As an active trader, I see stocks gap lower (and higher) every day, albeit usually not as severe as Sarepta. When a stock declines more than 60% in a single day, my first instinct is to assume bankruptcy protection is next. But biotech and drug stocks can recover from such extreme volatility, and that's particularly true for Sarepta because the door is still open for FDA approval of its Duchenne muscular dystrophy drug eteplirsen. There's even a wild card which make get Sarepta's drug approved sooner than the market expects.
The Street's Adam Feuerstein wrote an outstanding article laying out the Sarepta landscape. Feuerstein describes what went wrong, and more importantly, the anticipated amount of time before eteplirsen may reach another decision point with the FDA again. The long and short of it is Sarepta investors may have to wait another two or three years for an FDA approval decision on eteplirsen
With that said, there are a couple of favorable ways for traders to play Sarepta. Since large gaps lower generally have one or two days of follow-through, buy shares near or at the close on Thursday or early Friday (if near the lows.) After three down days, we typically see what's known as a "dead-cat bounce." Close out the trade with (hopefully) your gains.
A variation of the dead-cat bounce strategy is to write covered calls. This is what I'm doing with Sarepta. Because option premium is off-the-chart rich, I bought shares at $12.71 and lowered my effective cost basis down to $12.06 by selling the $13 strike call option for 65 cents that expires Friday.
Knowing that Friday should mitigate potential declines during Wednesday and Thursday, I'm able to benefit from the intense volatility priced in while at the same time lowering my own volatility/risk.
The other approach is for investors with a much greater time horizon in mind. If you're a believer in the company and eteplirsen and think the market has over-reacted creating a value buy, you will want to sit on your hands a little longer.
Sarepta is the equivalent of a zombie right now and will continue to be for several months. Historically, after a significant negative shift of investor perception, shares tend to drift aimlessly lower for at least a quarter or two absent a strong bullish catalyst.
A feel-good press release or two won't cut it. According to Feuerstein we also know that investors won't expect the desired bullish catalyst for a year or more. This makes utilizing an option strategy especially appealing for those with a long-term horizon.
While we don't have a crystal ball and can't predict the future, we know historically that we can expect weakness in shares looking out three months. Since the company is essentially a one-trick pony, I think it makes the odds more likely Sarepta will follow the typical price behavior pattern.
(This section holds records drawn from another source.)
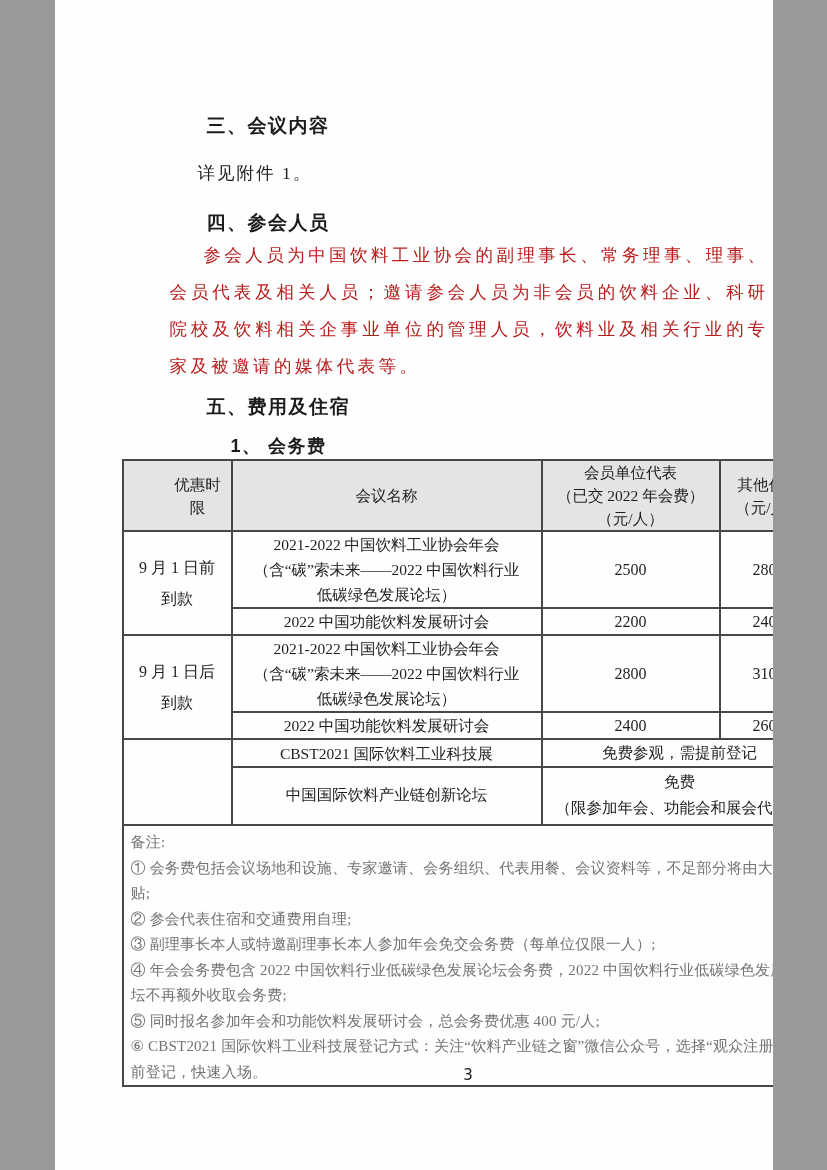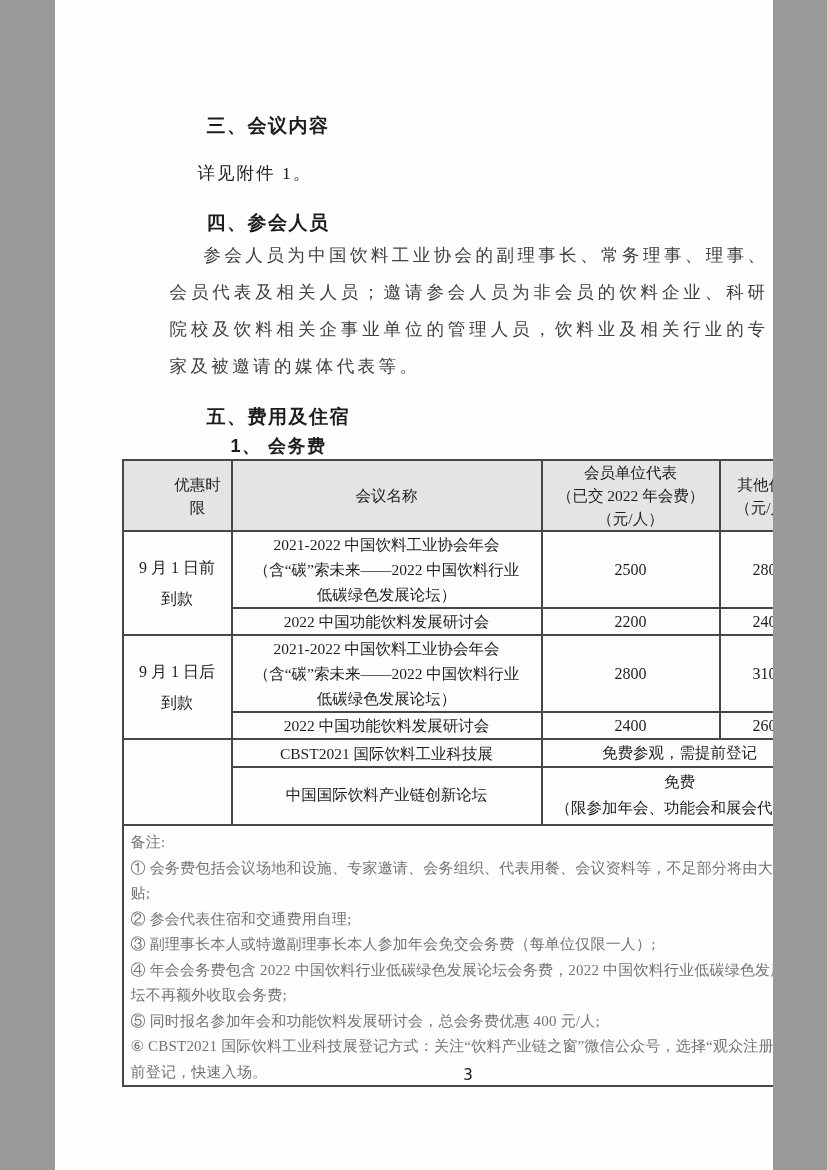--- a/index.html
+++ b/index.html
@@ -37,7 +37,7 @@
     position:absolute; left:115px; top:237px; width:599px;
     font-size:17.5px; line-height:37px; letter-spacing:3.4px;
     text-align:justify; text-indent:34px;
-    color:#404040;
+    color:#b91c1c;
   }
   table.fee-table {
     position:absolute; left:67px; top:459px;

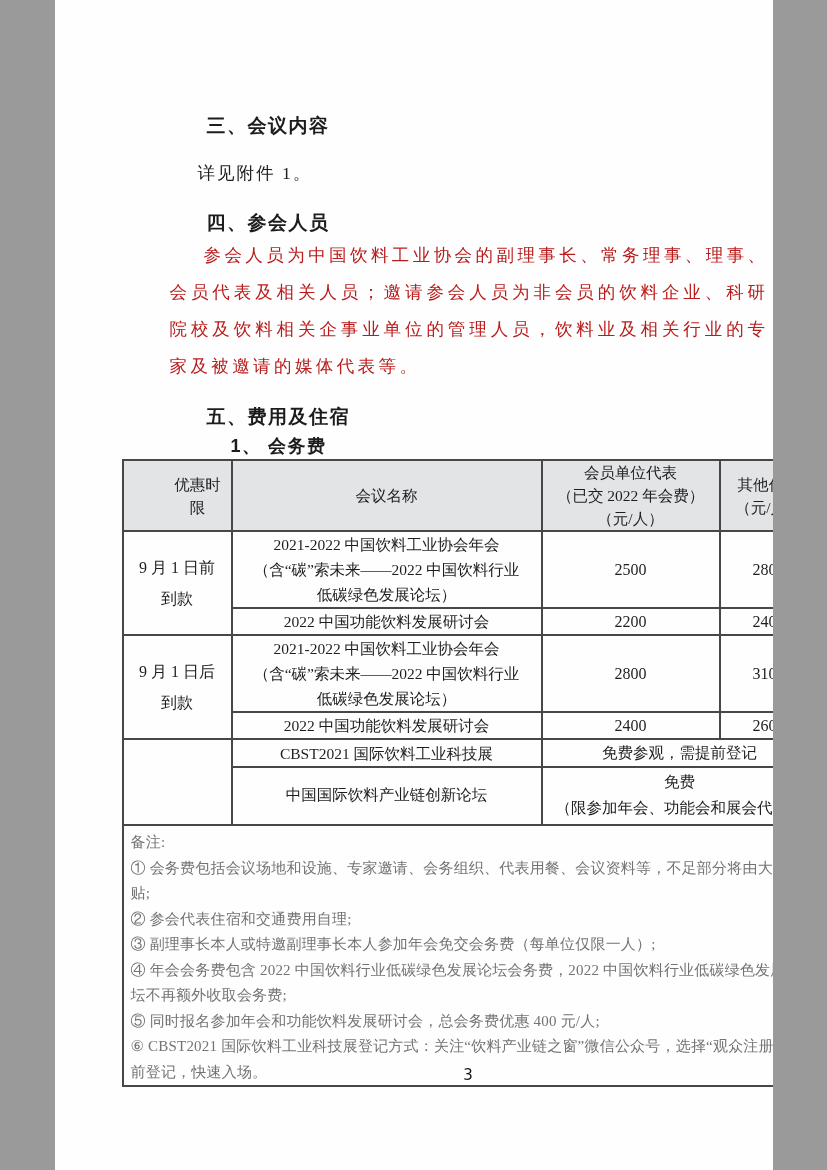--- a/index.html
+++ b/index.html
@@ -27,7 +27,7 @@
   }
   .s3-title { left:152px; top:113px; }
   .s4-title { left:152px; top:210px; }
-  .s5-title { left:152px; top:404px; }
+  .s5-title { left:152px; top:394px; }
   .s5-sub   { left:176px; top:434px; font-size:18px; }
   .body-line {
     position:absolute; left:143px; top:161px;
The February expiration date is in about 100 days, or a little more than one quarter. We can buy shares for $12.60 and hedge through selling February call options with a strike price of $16 for $1.60 at the time of writing.
A covered call lowers the effective cost basis more than 10% to $11 per share. It also pays you for your waiting time and using the February expiration lowers the chances of missing out on a substantial move higher compared to writing a covered call six or more months from now.
So even if you're planning on buying and holding for much longer, I don't think you want to go much beyond February because the situation is so volatile. It's impossible to peer that far in advance with a reasonable degree of positive expectancy.
There's a wild card to eteplirsen and it's a challenge to quantify, so I will simply mention it as a long shot. Parents of kids with Duchenne muscular dystrophy believe eteplirsen is a life-saving therapy and are livid about the FDA's decision to delay Sarepta's ability to seek approval for eteliplirsen. I can't think of a more motivated person than a parent seeking a life-saving medication for their child, so don't discount their ability to force FDA to reverse its decision.
To be clear, I don't expect or even think the odds favor a material change in position by the FDA, but I wouldn't bet against it (or the parents) by short selling shares.
At the time of publication, Weinstein was long Sarepta.
This article is commentary by an independent contributor, separate from TheStreet's regular news coverage.